- Directed by: Pete Walker
- Written by: Pete Walker
- Produced by: Charles J. Nicholl; Pete Walker;
- Starring: Sebastian Breaks; Virginia Wetherell; Jack Allen;
- Cinematography: Brian Tufano
- Edited by: Peter Austen-Hunt
- Music by: Harry South
- Production company: Peter Walker Film Productions
- Distributed by: Miracle Films
- Release date: April 1968;
- Running time: 80 minutes
- Country: United Kingdom
- Language: English

= The Big Switch =

1968 British film by Pete Walker

The Big Switch (also known as Strip Poker) is a 1968 British crime film directed, written and produced by Pete Walker and starring Sebastian Breaks, Virginia Wetherell and Jack Allen.

==Plot==
Playboy John Carter is implicated in the murder of a woman from a discotheque and is forced by gangsters into posing for pornographic photographs.

==Cast==
- Sebastian Breaks as John Carter
- Virginia Wetherell as Karen
- Jack Allen as Hornsby-Smith
- Derek Aylward as Karl Mendez
- Erika Raffael as Samantha
- Douglas Blackwell as Bruno Miglio
- Julie Shaw as Cathy
- Jane Howard as Jane
- Roy Sone as Al
- Nicholas Hawtrey as Gerry
- Brian Weske as Mike
- Gilly Grant as Sally
- Desmond Cullum-Jones as Chief Inspector
- Tracey Yorke as 1st stripper
- Lena Ellis as 2nd stripper

==Production==
The film was shot on location in Brighton.

==Critical reception==
The Monthly Film Bulletin said "The emphasis in this irrelevantly titled farrago soon shifts from sex to violence, with the titillatory promise of the opening scenes unfulfilled by the conventional and unconvincing thriller that follows.
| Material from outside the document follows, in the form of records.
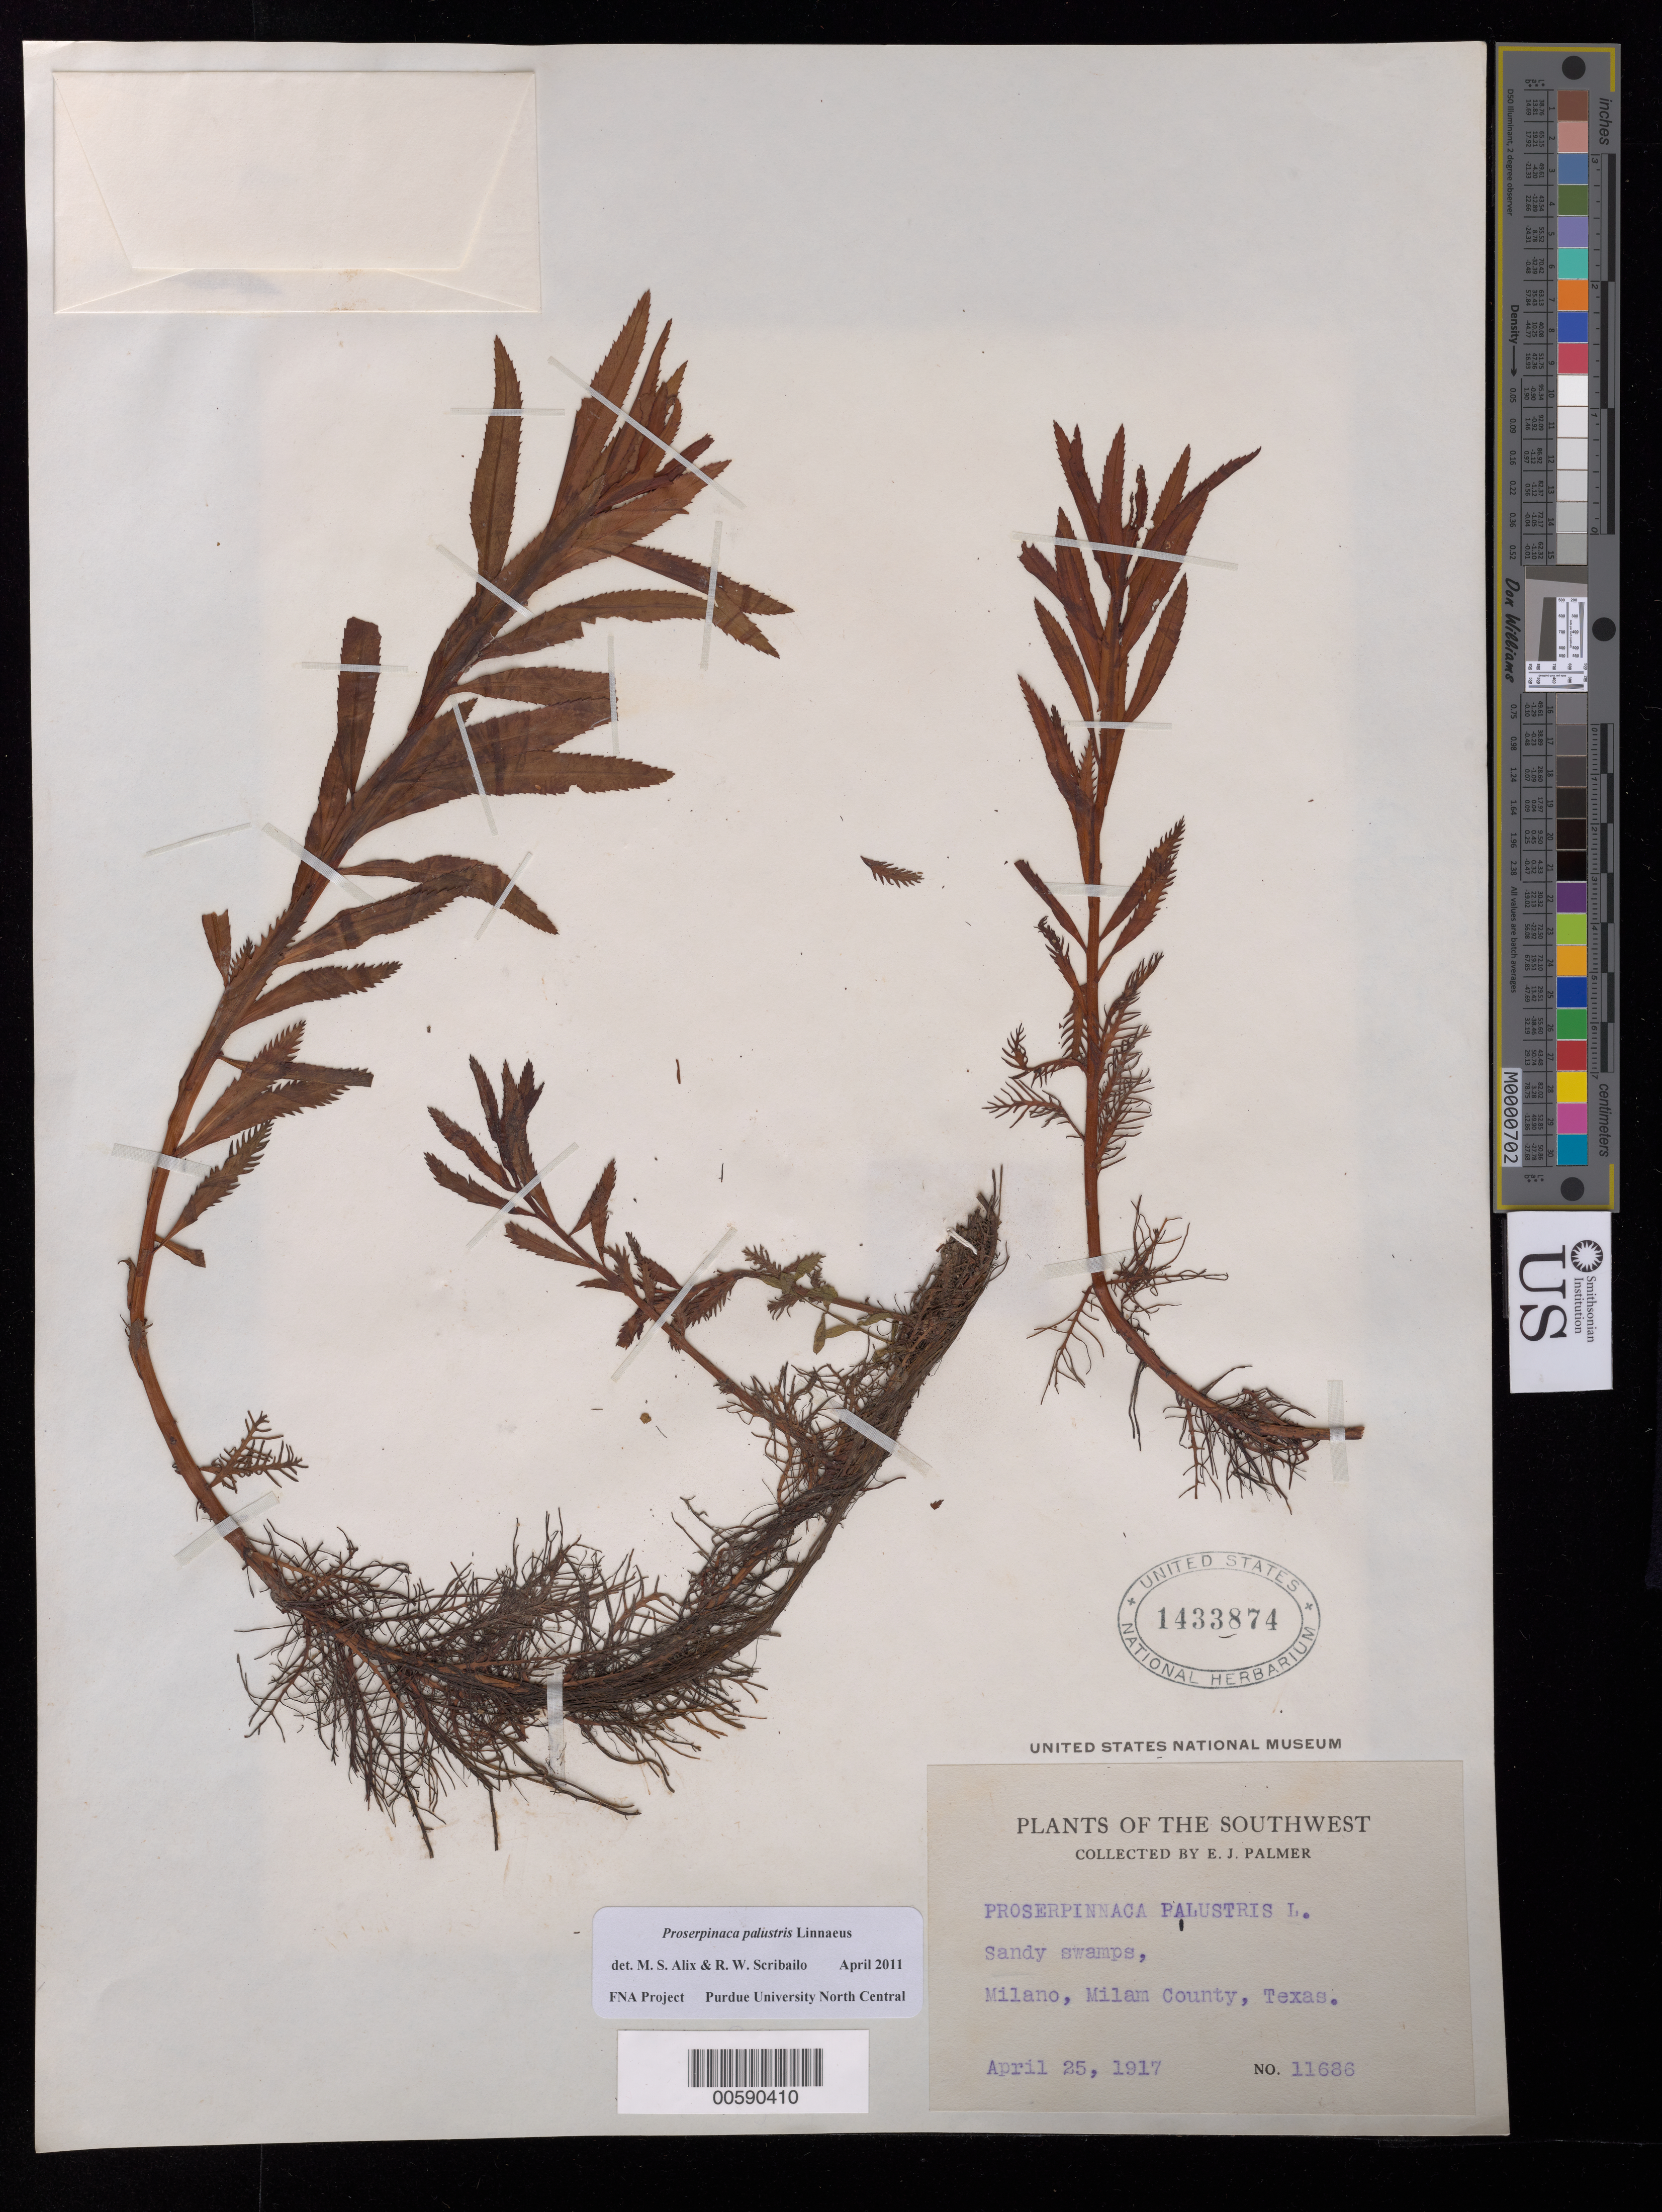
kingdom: Plantae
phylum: Tracheophyta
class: Magnoliopsida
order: Saxifragales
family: Haloragaceae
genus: Proserpinaca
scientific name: Proserpinaca palustris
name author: L.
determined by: Scribailo, R. W.; Alix, M. S.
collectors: E. J. Palmer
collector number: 11686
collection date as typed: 25 Apr 1917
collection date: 1917-04-25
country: United States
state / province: Texas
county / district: Milam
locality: Milano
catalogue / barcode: US 1433874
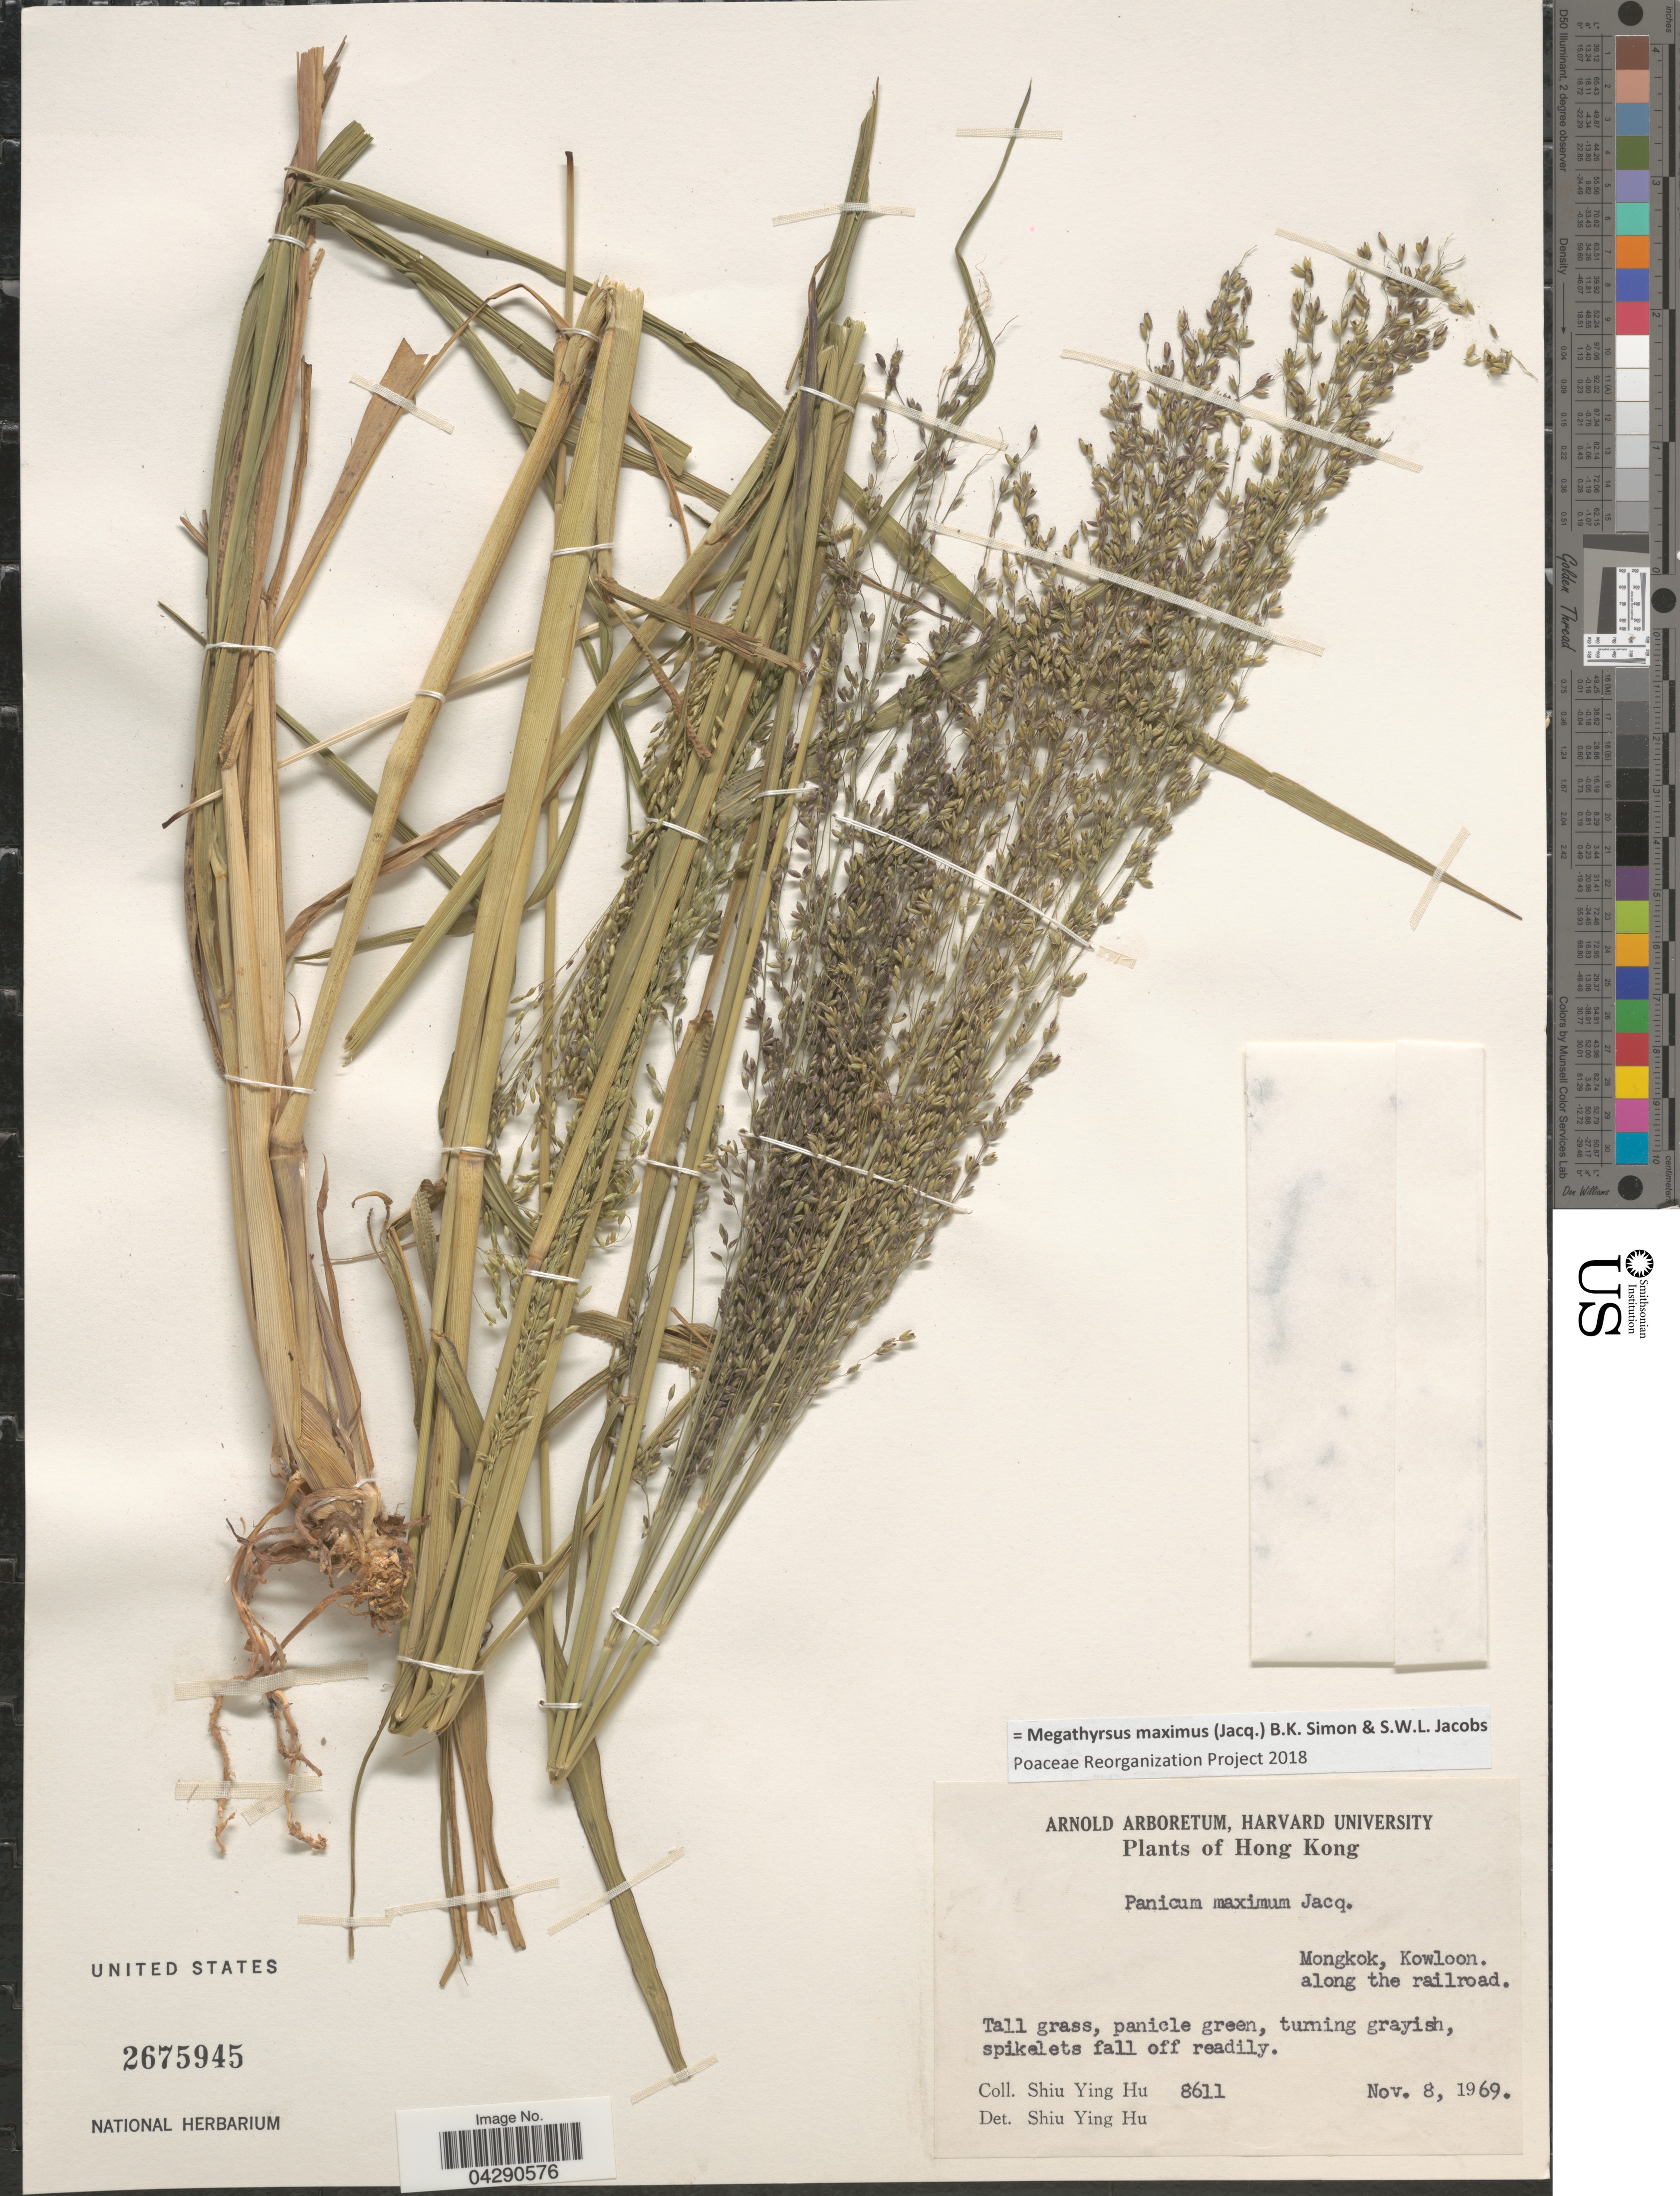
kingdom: Plantae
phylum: Tracheophyta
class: Liliopsida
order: Poales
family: Poaceae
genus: Megathyrsus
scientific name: Megathyrsus maximus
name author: (Jacq.) B.K. Simon & S.W.L. Jacobs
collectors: S. Y. Hu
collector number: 8611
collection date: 1969-11-08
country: China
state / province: Hong Kong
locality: Mongkok, Kowloon. along the railroad.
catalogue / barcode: US 2675945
Still, the deserted ghost train on Brighton Pier makes an effective background for the climactic chase in the snow, and the Soho sequences have a realistically seedy atmosphere."

David McGillivray wrote in Doing Rude Things: "Strip Poker, written between 7pm one night and 2am the following morning, is a crude gangster melodrama with bursts of unappetising nudity. The strip poker of the title is only in the foreign version, The Big Switch."